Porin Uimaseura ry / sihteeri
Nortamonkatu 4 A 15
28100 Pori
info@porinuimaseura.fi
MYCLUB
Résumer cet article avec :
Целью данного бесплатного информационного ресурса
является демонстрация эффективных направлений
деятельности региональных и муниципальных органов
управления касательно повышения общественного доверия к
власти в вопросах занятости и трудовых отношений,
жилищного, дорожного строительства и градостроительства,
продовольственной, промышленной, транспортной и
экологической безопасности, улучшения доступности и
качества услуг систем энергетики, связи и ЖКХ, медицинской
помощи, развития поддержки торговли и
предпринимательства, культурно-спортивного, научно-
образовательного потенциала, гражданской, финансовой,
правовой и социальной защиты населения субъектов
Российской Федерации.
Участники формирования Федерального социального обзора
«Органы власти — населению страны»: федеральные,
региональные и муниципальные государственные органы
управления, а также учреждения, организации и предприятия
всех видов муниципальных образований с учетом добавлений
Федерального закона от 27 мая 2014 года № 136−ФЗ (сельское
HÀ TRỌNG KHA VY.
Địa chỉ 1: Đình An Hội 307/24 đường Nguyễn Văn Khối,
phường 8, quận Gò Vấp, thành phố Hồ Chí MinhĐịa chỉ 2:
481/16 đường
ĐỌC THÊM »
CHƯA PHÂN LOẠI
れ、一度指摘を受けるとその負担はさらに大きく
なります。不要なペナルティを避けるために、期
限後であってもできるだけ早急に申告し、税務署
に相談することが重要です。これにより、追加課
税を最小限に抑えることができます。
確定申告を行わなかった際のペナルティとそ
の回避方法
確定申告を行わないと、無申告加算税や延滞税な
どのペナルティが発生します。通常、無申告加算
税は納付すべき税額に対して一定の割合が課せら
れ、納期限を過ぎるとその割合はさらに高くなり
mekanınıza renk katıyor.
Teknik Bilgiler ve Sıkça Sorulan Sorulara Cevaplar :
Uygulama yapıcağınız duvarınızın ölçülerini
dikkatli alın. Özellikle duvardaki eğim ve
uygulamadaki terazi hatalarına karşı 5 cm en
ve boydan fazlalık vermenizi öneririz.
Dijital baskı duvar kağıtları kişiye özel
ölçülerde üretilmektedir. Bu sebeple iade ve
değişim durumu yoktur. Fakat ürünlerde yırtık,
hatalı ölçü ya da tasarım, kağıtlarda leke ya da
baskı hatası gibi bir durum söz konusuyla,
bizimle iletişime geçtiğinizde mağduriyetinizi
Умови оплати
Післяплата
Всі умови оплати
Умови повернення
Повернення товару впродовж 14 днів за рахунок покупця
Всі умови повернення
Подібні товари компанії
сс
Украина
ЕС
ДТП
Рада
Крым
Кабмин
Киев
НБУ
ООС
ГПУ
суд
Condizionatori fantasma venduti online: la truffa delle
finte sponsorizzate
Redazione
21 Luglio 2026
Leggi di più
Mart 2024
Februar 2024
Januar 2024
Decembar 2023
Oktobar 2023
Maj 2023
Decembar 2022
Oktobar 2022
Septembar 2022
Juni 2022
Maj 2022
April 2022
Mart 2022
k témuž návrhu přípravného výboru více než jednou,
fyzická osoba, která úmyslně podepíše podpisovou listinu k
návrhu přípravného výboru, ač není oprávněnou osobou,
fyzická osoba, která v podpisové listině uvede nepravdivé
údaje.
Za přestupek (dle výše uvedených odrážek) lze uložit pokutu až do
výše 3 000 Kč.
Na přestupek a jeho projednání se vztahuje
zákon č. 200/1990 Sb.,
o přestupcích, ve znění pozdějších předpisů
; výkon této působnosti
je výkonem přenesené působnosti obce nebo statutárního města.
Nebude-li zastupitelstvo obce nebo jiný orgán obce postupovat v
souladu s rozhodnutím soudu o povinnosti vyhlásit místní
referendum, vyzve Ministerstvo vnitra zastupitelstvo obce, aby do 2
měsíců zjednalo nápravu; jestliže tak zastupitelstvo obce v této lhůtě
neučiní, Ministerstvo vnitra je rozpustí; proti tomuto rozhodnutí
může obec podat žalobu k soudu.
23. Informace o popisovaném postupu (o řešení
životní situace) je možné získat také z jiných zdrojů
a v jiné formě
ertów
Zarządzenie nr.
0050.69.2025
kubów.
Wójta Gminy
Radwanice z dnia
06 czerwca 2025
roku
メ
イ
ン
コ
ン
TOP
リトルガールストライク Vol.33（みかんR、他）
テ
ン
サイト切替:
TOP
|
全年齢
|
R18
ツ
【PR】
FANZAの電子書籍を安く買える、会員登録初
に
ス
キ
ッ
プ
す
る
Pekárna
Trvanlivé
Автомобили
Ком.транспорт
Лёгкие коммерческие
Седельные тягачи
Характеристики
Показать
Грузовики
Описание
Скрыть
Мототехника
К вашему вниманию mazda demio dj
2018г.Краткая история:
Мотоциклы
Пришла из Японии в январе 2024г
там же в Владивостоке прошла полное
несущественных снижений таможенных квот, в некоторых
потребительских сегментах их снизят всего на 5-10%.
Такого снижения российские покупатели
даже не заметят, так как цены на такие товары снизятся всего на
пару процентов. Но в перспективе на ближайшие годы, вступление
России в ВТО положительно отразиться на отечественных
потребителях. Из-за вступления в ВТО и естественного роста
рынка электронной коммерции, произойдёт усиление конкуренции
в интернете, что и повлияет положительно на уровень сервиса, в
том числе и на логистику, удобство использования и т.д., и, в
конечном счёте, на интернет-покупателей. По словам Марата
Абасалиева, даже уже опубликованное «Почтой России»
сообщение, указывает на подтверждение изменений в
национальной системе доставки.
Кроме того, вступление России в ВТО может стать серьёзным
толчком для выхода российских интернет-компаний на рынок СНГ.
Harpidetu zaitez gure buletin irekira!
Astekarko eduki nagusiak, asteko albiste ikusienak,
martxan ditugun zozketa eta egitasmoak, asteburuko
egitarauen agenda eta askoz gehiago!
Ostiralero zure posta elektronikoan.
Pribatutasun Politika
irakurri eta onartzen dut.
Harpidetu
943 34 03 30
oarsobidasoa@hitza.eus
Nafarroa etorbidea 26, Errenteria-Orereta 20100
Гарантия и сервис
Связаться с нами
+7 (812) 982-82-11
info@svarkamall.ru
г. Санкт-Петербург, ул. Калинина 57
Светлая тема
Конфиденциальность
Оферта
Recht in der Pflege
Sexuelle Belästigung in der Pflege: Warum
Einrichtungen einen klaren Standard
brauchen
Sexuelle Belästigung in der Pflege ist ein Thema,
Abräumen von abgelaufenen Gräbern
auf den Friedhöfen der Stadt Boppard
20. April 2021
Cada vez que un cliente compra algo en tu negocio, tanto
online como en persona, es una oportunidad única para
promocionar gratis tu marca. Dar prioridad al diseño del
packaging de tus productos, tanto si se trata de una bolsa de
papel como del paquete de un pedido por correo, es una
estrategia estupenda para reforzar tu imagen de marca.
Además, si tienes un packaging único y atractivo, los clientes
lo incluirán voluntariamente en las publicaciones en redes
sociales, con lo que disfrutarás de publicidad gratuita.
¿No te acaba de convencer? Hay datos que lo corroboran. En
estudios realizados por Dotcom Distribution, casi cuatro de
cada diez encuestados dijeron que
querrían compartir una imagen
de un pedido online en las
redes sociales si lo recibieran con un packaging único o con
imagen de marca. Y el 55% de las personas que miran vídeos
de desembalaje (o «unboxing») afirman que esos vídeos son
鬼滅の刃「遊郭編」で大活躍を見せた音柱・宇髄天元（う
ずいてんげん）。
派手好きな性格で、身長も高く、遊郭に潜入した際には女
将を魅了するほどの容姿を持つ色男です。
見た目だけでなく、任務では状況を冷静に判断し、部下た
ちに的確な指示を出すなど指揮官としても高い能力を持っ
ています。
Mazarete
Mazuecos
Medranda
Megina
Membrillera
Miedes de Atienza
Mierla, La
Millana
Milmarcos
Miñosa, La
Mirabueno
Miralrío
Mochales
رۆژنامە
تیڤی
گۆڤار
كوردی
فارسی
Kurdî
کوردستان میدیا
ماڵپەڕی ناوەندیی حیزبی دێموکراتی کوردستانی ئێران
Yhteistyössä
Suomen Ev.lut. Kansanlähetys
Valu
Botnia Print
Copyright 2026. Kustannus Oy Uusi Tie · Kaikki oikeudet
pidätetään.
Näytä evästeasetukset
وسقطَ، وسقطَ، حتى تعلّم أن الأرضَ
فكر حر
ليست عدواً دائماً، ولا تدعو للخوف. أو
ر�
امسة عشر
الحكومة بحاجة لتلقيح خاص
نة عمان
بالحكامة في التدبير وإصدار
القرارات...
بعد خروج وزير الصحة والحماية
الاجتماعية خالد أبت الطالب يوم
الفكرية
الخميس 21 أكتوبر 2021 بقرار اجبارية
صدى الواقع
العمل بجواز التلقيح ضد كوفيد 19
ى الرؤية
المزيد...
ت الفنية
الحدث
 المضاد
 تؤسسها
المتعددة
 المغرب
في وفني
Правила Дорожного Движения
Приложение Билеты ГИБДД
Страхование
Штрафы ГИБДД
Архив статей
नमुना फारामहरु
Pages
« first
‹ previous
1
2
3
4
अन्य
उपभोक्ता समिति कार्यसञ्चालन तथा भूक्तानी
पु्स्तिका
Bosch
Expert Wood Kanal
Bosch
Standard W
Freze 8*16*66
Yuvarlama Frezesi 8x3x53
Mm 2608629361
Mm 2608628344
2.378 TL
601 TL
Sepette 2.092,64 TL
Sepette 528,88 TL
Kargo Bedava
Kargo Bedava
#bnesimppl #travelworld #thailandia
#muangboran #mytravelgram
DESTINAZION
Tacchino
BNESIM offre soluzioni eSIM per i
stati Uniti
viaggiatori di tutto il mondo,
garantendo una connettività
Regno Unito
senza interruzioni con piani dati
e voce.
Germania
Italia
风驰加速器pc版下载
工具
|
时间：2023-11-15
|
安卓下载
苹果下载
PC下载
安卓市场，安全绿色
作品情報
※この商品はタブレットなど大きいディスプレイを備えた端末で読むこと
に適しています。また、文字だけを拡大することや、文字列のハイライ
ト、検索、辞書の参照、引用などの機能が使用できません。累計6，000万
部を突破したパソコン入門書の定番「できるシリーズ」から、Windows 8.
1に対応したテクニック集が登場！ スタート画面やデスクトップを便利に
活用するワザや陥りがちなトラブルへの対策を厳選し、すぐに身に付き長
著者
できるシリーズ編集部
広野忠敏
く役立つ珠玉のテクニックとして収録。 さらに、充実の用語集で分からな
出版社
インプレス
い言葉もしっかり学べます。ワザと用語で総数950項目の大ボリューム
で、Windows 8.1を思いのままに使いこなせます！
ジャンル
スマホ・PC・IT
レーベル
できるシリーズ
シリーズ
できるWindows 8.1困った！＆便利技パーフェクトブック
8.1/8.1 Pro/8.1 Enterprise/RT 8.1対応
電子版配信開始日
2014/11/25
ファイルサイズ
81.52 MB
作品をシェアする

□ □ □ □ □ □ □

Would you output, from the records above, exactly the run of lines that starts at the line containing "потребителях. Из-за вступления" and ends at the line containing "Кроме того, вступление", and only that run?

потребителях. Из-за вступления в ВТО и естественного роста
рынка электронной коммерции, произойдёт усиление конкуренции
в интернете, что и повлияет положительно на уровень сервиса, в
том числе и на логистику, удобство использования и т.д., и, в
конечном счёте, на интернет-покупателей. По словам Марата
Абасалиева, даже уже опубликованное «Почтой России»
сообщение, указывает на подтверждение изменений в
национальной системе доставки.
Кроме того, вступление России в ВТО может стать серьёзным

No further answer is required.